Fertilizer Trends for 2022: What Factors Drive Fertilizer Prices Higher

Fertilizer Trends for 2022: What Factors Drive Fertilizer Prices Higher

The skyrocketing cost of fertilizer and increasing concerns regarding its availability is probably the most important topic currently discussed among farmers and ranchers. This is hardly surprising given the fact that while fertilizer costs account for approximately 15% of total cash costs in the United States, the fertilizer sticker price reported in some areas are up more than 300% and delivery times are anyone’s best guess. Also in 2008, nitrogen prices increased 32%, phosphate prices increased 93% and potash prices increased 100%. Prices remained there through 2009, then dropped, ultimately returning to pre-2007 levels by the end of 2009. That price surge was driven by strong domestic and global demand, low fertilizer inventories and the inability of the U.S. fertilizer industry to adjust production levels. Fast forward twelve years and those same factors are at play, along with several others that add an extra layer of uncertainty.
There are a number of the short- and long-run factors impacting fertilizer supply and demand to provide context to the increasingly expensive production input. Firstly, increased global fertilizer demand. As a large producer of corn, soybeans and wheat, the U.S. is a large consumer of fertilizer. However, with increased technology and innovation for on-farm products, the use of fertilizer in the U.S. has decreased, despite increased planted acres of these crops. Though the U.S. has lowered its overall consumption of global nutrient use, other countries have increased nutrient use. Back in the 1960s, the U.S. accounted for 25% of global nutrient use. Today, the U.S. only accounts for about 10% of global use, with U.S. farmers representing only 2% of that share. Secondly, the multitude of supply factors. The U.S. is the third-largest producer of fertilizer globally, however, it still requires the importation of all three nutrients, especially nitrogen and potash, to fully meet demand. This means that U.S. fertilizer dealers and U.S. producers are required to pay the price defined by the global market for fertilizer and fertilizer materials, plus transportation.
Thirdly, energy and other variable costs rising. To make fertilizer, along with globally priced raw materials, production facilities require a large amount of energy to convert the raw chemical materials into their applicable farm-use state. For example, the production of anhydrous ammonia requires using natural gas as the source of the hydrogen, as well as the energy, for synthesizing, which accounts for 70-90% of the production variable costs in the synthesis process. With natural gas prices having risen over 300% over the past few months, especially in Europe, many EU nitrogen plants has been forced to close. Plus, plants built for this process typically take about three to five years to build and cost about $3 billion to $5 billion. The long-run impact is that when a demand surge occurs, the response time to fulfill supply via an additional production facility will lag about three to five years at a significant price tag.

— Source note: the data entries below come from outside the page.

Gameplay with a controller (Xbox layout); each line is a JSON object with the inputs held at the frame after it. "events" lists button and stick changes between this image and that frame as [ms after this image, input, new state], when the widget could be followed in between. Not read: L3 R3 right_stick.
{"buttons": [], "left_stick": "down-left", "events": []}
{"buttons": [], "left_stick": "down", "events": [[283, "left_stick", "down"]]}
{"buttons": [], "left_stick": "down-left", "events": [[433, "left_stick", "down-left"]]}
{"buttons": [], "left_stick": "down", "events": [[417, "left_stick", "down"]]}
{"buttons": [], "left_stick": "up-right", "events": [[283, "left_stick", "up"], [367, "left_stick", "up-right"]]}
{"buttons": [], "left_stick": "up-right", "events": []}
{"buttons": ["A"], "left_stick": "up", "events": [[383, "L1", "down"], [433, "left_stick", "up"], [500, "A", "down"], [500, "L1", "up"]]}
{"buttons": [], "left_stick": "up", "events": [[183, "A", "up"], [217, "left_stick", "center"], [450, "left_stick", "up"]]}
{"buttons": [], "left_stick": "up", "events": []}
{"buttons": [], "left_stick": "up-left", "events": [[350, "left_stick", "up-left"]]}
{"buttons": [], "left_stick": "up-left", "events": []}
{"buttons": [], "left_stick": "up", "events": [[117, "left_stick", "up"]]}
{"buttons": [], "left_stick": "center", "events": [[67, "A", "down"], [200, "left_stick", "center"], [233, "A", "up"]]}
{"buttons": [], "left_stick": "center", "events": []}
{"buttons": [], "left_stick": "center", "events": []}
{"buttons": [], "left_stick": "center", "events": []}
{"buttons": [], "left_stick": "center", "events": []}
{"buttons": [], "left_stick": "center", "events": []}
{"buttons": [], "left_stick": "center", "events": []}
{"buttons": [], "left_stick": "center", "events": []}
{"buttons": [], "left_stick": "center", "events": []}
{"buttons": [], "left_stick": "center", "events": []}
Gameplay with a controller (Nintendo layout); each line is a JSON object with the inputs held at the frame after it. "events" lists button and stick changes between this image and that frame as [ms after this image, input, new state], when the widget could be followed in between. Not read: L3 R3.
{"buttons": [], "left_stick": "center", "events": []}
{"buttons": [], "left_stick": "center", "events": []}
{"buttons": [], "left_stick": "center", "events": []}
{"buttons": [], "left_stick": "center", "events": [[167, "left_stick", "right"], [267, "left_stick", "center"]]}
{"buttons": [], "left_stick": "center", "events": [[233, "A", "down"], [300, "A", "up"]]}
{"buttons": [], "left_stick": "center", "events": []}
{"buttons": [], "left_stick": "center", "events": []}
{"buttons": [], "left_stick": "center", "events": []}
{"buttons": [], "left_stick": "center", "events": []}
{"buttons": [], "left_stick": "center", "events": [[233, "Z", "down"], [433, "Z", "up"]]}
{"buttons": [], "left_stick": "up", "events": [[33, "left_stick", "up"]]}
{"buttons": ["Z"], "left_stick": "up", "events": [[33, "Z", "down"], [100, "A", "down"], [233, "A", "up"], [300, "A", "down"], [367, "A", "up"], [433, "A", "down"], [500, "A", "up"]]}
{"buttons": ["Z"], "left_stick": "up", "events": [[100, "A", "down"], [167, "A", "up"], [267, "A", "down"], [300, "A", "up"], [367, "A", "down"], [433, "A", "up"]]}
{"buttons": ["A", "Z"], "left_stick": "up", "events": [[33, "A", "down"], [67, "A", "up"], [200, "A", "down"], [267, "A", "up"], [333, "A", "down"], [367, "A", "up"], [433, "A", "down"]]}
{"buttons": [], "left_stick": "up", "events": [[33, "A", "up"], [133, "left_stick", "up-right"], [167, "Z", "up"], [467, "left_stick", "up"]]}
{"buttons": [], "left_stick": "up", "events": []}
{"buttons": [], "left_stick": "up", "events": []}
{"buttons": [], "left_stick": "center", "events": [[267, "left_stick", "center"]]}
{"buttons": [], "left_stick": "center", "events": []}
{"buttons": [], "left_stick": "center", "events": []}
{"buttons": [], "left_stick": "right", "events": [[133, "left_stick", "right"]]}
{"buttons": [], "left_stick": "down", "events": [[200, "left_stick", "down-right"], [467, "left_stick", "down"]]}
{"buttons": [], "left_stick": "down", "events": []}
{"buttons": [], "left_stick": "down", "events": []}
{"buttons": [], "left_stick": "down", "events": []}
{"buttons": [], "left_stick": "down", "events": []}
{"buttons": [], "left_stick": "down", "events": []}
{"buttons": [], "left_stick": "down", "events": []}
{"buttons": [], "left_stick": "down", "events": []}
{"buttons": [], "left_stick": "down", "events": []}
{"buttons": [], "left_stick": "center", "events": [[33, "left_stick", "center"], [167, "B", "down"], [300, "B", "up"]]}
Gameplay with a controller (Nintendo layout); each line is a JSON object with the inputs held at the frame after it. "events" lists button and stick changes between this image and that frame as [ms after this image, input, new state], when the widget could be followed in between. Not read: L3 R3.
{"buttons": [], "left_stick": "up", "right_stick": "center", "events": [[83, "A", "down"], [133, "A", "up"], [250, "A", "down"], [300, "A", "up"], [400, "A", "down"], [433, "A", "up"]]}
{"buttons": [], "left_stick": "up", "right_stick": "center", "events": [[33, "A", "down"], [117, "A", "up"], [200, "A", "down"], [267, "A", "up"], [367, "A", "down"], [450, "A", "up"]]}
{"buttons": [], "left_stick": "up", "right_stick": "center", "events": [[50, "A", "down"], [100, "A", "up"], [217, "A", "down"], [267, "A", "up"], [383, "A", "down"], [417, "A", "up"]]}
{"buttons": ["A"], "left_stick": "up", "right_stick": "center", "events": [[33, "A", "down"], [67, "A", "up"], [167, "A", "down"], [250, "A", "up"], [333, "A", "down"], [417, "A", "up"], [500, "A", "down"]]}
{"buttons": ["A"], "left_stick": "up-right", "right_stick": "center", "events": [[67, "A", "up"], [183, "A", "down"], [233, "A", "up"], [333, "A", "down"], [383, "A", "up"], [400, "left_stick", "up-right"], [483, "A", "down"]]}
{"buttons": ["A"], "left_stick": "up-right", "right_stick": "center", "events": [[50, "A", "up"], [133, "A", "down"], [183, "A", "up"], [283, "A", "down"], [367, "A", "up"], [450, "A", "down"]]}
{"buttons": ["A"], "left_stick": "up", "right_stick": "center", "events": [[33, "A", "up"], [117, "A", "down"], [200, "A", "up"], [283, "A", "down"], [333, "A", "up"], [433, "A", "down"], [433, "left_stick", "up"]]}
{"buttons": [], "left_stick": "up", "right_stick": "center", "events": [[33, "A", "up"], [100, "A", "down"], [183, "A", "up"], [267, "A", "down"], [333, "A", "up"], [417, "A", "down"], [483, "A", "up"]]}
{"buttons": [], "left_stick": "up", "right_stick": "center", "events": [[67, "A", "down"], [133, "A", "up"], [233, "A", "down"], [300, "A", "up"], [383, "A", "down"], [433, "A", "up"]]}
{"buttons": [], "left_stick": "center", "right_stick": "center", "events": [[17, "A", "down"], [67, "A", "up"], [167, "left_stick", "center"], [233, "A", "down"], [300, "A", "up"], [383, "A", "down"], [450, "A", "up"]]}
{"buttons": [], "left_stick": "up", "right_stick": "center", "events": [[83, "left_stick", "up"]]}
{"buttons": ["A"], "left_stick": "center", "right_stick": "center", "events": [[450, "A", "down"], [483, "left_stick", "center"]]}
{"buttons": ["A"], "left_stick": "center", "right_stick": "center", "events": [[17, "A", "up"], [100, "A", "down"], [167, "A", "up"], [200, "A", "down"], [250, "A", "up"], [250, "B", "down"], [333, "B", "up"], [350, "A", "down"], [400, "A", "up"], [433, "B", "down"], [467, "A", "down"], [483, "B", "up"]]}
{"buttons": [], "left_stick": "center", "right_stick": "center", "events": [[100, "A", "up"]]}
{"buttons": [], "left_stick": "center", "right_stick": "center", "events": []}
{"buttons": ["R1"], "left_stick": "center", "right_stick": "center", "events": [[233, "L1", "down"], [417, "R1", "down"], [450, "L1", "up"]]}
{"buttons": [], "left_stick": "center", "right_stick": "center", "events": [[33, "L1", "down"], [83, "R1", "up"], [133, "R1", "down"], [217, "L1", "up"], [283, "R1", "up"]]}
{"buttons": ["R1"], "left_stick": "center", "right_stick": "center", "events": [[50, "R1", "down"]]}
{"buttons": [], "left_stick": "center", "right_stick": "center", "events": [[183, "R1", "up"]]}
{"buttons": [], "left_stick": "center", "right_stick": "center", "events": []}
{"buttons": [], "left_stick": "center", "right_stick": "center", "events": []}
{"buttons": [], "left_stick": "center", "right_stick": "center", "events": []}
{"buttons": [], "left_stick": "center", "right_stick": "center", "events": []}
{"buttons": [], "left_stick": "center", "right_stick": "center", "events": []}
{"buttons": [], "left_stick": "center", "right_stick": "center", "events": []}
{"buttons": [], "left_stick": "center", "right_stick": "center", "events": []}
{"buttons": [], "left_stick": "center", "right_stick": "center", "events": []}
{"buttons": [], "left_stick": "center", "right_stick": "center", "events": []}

Fourthly, pivots in fertilizer demand outlook impacting production. Further impacting fertilizer supply is the reaction to Covid-19 precautions along with the continuing “accordion effect” throughout the economy. Essentially, the entire supply chain, including fertilizer production and distribution, is working overtime after being forced to slow or stall in response to pandemic safety precautions. Fifthly, distribution and supply chain disruptions. Once the fertilizer is converted from raw material to on-farm use, it must be transported to retailers for growers to purchase, completing the last link in the supply chain. Now, fuel prices are up again, along with trucking rates, while, at the same time, here has been an increase in the number of goods shipped at all stages: raw, processed and consumer-ready. Not to mention the increased demand for goods delivered directly to end-users, clogging typical distribution chains still catching up from pandemic slowdowns. Hurricanes, ice storms, labor issues, additional manufacturing capacity and infrastructure breakdowns, including rail logistics issues and increased freight rates, have caused even more production and distribution disruptions.
Sixthly, anti-dumping trade dispute cases and the ensuing trade duties have also increased fertilizer costs, though there is not enough current publicly available data to indicate by how much. Mosaic, the largest U.S. producer of phosphate, won the anti-dumping case against companies from Morocco and Russia and after the trade duties were applied, imports to the U.S. from both countries declined. Other trades disruptions have played a big role in fertilizer availability and cost. For example, sanctions from the European Union have been applied to Belarus and the U.S. has followed the same process to apply sanctions. In short, as the U.S. case shows, agriculture production costs are increasingly important to the near- and long-term viability of its farms. Fertilizer prices are the issue top of mind for farmers having walked into 2022 since fertilizer costs account for approximately 15% of total cash costs in the U.S. The discussion of these factors causing one of the farmers’ biggest concerns certainly does not alleviate the rising input costs that are beyond their control. Many farmers feel these rising input prices have offset the benefits of the higher commodity prices, which they initially thought were going to help them at least break even.